The Lagos Chamber of Commerce and Industry (LCCI) has warned that the $2.2 billion fresh loan sought by the federal government has potential to weaken the state of critical infrastructure amid looming debt sustainability issues.
LCCI’s director-general, Chinyere Almona, in a statement, cautioned that continued borrowing without adequate safeguards risks debt servicing costs surpassing capital expenditure allocations in the 2025 federal budget.
Almona said the concerns were driven by the weak economic fundamentals we see in the economy today and the lack of understanding of how we intend to navigate through these challenges to a better economy in the near term.
“With an estimated debt-to-GDP ratio of above 50%, our debt servicing expenses set to swallow our capital expenditure, and Nigeria owing about $17billion and the 3rd highest debtor to the International Development Agency (IDA).

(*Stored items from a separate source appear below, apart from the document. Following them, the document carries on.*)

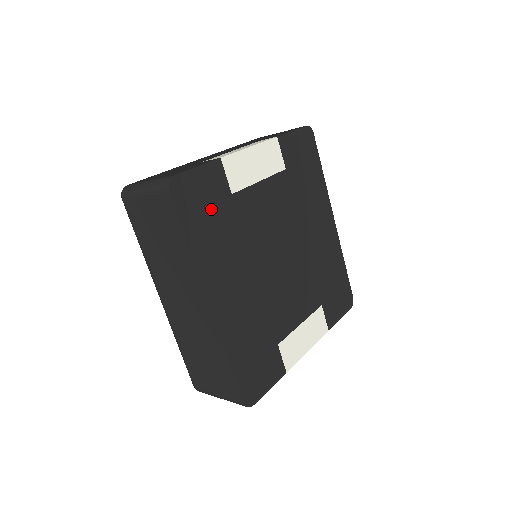
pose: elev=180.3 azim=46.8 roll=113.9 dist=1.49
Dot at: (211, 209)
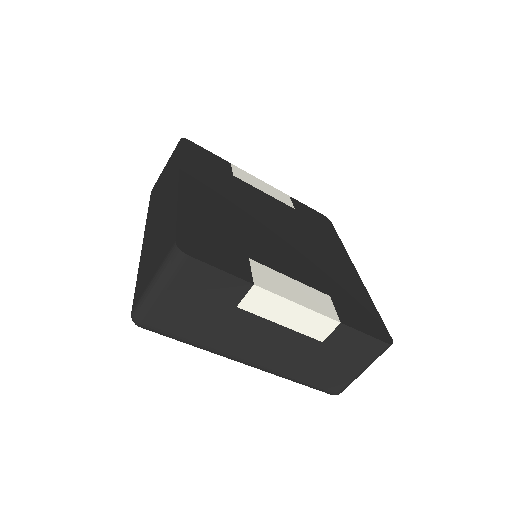
Dot at: (210, 165)
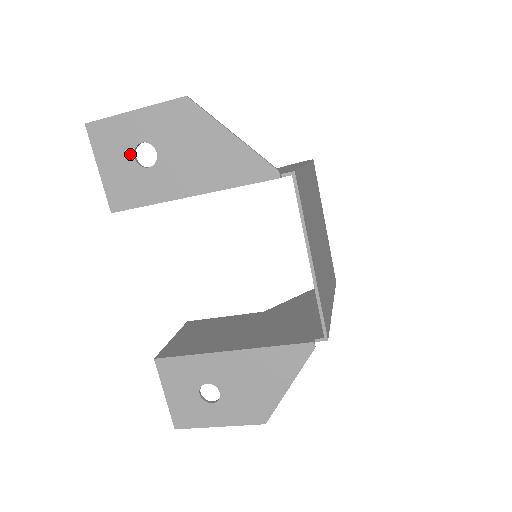
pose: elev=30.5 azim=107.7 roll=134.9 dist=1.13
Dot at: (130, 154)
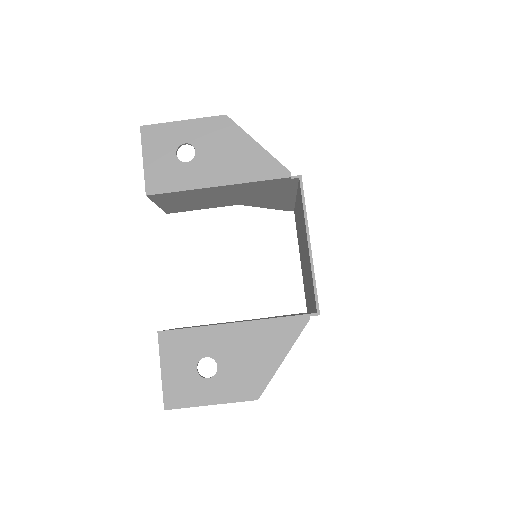
Dot at: (173, 151)
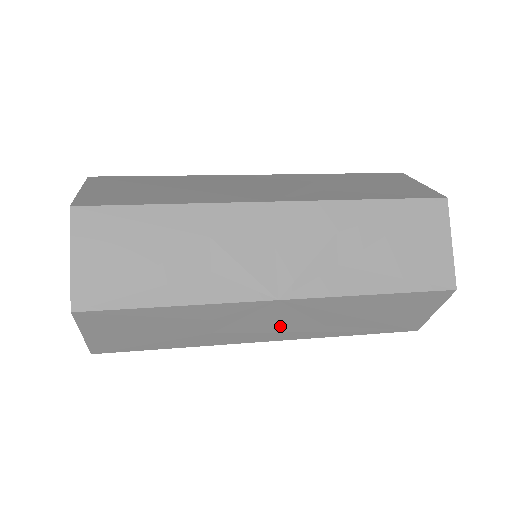
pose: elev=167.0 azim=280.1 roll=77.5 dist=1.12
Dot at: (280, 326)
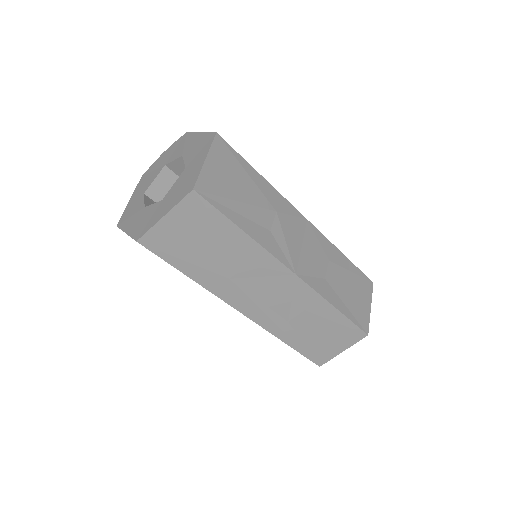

“The LCCI is taking the responsibility to once again warn about imminent debt sustainability issues and how that may further weaken the state of critical infrastructure in the country.
“The Chamber has always advised against solely using debt financing without considering other options to fund budget deficits.
“A critical perspective of further borrowing is the risk to losing steam on infrastructure financing as debt servicing alone may rise above what is set aside for capital expenditure in the 2025 federal budget,” the statement read.
Almona expressed concern over the potential impact of external currency shocks stemming from the depreciation of the naira against the dollar during the servicing of accumulated debts, noting that the Central Bank of Nigeria (CBN) has been struggling to boost foreign exchange supply to strengthen the naira but to no avail.
The director-general added that, given the challenges, the government’s borrowing appetite must be carefully controlled.
To address the issues, the LCCI boss advised the government to prioritise transparency and accountability in the use of borrowed funds.